Thermodynamics and molecular simulations

Research groups in the area of thermodynamics and molecular simulations have a wide variety of interests spanning molecular to macro-scale phenomena in solids, soft materials, and biology. Both applied and fundamental in nature is being carried out.
Some of the key areas include:
a) multi-scale modeling scheme for compound semiconductors
b) rational solvent design for application to select the optimal solvent (or design a new solvent) for the extraction of a pharmaceutical intermediate synthesized using a biotransformation process
c) novel accelerated methods for studying dynamics and thermodynamics of complex materials
d) interfacial phenomena and self-assembly process occurring in chemical systems.
e) design and synthesis of porous material, superhydrophobic surfaces and confined and interfacial fluids f) non-equilibrium dynamics of dense suspensions and nanostructured materials
g) effect of anisotropies in the structure, phase behavior, and dynamics of soft condensed matter  systems. Polymer nanocomposites, Pickering emulsions, soft-penetrable particles, and surface-corrugated colloids are also current materials of interest.

Sub Research areas

A combined computational and experimental investigation of the catalytic hydrogenation of carbon dioxide to ethanol

CO2 conversion into value-added products has the advantage of lowering CO2 emissions and producing beneficial chemicals. The conversion of CO2 to C1 molecules including methane, methanol, formaldehyde, etc. has been the subject of extensive investigation in recent years. Comparatively, there aren't many studies on the production of ethanol from CO2 hydrogenation, despite the fact that ethanol is a more desirable product that can be easily converted into high-value molecules like ethylene or used as a blend in gasoline.
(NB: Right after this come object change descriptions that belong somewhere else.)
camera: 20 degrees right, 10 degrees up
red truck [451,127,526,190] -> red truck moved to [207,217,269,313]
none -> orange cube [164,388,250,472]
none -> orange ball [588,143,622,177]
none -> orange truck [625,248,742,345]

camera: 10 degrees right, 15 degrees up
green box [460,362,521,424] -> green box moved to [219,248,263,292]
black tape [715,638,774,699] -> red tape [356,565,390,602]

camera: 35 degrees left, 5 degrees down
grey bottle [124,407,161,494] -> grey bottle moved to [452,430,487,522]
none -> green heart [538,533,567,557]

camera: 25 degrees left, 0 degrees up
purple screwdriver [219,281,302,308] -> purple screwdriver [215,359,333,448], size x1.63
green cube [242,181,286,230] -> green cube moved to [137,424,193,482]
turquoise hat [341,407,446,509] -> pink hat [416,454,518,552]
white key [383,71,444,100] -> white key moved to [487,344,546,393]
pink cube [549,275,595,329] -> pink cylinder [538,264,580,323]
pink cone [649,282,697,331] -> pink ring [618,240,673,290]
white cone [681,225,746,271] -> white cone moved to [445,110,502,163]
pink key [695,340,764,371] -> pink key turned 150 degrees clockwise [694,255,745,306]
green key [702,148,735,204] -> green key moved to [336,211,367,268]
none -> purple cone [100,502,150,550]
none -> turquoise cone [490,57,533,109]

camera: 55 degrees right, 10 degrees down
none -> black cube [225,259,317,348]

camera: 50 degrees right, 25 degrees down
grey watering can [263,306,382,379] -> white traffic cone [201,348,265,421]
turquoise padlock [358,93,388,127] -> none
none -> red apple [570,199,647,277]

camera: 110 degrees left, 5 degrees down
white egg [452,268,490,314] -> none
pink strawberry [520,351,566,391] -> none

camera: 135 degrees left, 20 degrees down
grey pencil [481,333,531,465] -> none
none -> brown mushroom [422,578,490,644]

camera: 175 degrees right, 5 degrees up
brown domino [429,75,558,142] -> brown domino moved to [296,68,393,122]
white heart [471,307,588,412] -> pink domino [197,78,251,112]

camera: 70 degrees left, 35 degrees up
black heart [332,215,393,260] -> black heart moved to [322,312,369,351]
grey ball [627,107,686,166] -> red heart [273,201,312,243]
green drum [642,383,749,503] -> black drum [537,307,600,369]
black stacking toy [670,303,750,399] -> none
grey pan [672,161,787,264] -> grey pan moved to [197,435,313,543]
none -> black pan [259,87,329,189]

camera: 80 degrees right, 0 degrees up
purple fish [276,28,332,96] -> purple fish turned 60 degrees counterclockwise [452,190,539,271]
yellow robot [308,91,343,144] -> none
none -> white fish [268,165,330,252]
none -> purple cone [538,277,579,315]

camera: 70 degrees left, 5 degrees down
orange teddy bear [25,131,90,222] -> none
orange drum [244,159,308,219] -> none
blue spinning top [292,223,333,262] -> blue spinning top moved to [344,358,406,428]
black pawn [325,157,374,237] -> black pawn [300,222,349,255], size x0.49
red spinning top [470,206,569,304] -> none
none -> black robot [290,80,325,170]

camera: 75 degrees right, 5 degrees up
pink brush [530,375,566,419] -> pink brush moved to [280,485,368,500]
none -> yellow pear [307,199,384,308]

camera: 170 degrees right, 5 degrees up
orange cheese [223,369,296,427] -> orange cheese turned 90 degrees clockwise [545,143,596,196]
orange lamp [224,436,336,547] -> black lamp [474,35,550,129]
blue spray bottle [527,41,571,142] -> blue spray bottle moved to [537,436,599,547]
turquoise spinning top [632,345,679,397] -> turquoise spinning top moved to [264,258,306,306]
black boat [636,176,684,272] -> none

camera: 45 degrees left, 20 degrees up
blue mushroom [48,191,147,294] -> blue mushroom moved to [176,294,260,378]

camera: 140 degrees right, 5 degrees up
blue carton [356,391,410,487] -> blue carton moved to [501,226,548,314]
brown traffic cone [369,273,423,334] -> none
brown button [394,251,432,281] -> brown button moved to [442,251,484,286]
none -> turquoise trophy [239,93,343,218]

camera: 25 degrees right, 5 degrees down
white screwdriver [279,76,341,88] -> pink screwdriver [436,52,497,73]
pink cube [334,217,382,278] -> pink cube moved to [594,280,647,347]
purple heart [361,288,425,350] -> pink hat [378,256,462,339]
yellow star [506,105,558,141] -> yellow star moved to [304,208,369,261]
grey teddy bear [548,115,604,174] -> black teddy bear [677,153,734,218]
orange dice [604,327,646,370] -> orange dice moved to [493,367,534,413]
Hydrogen generation via catalytic methane pyrolysis in molten media

Hydrogen has the potential to replace fossil fuels as a sustainable energy carrier in a variety of applications.
However, conventional hydrogen production technologies (electrolysis, methane reforming reaction) are
either costly (electrolysis) or emit CO/CO2 into the atmosphere (reforming reaction). Alternately, catalytic
methane pyrolysis (CH4(g)C(s)+2H2(g)), enables the possibility to produce CO2-free hydrogen from natural

Polymer-grafted nanoparticles

Composites of polymer and nanoparticles have many property improvements compared to pure polymer.  These include improvements in mechanical strength, thermal conductivity, electrical conductivity, optical properties, and photoelectric properties.  However, the mixing of polymer with nanoparticles often poses a problem.  To over come this issue and others, there have been recent efforts toward the synthesis of polymer-grafted nanoparticles.  These new types of species show interesting phase behavior - often forming new types of self-assembled phases with new interesting properties (https://p

Design and synthesis studies of porous/catalytic materials

The synthesis of porous catalytic materials has profound impact in the chemical industries. The effectiveness of these materials is governed by the structure and surface morphology which is controlled by the synthesis parameters (such as temperature, synthesis time, pH, additives). This project is aimed at understanding role of synthesis parameters for the better control over porosity, surface morphology and structure of porous catalytic materials using simulations and possible experiments.

Simulation study of Enhance Oil Recovery

The crude oil in direct contact with mineral surface needs to be displaced using external medium (solvent + additives) in the secondary and tertiary phase of recovery. The mechanism of replacement is governed by the structural and energetic behaviour of interfacial system (solvent + additives + hydrocarbon oil) at the mineral surface. This project is aimed to obtained molecular understanding of the interfacial system (crude oil+solvent+mineral) to design better displacing agents for the economic recovery of oil.

Materials for water purification and desalination

Although earth is covered with 70% of water, only 2% of it is available as fresh drinkable water. Access to this fresh water is scarce in many parts of the country. The groundwater contamination due to industrial pollution and geological minerals leads to many health issues, especially in childrens and women. Conversion of sea-water to fresh water is an expensive and energy-intensive process. The aim of this project is to find organic and inorganic porous materials for water purification.

Design of nanoporous materials for gas separation

Natural gas meets around 20-25% of world energy demands. Overall the world has around 200 trillion cubic meters of natural gas reserves and new reservoirs are being found. Methane gas constitutes around 80-90% of natural gas, and for economical utilization of methane as fuel, efficient separation technology is required. The aim of this project is to design new nanoporous materials for methane separation and storage from natural gas.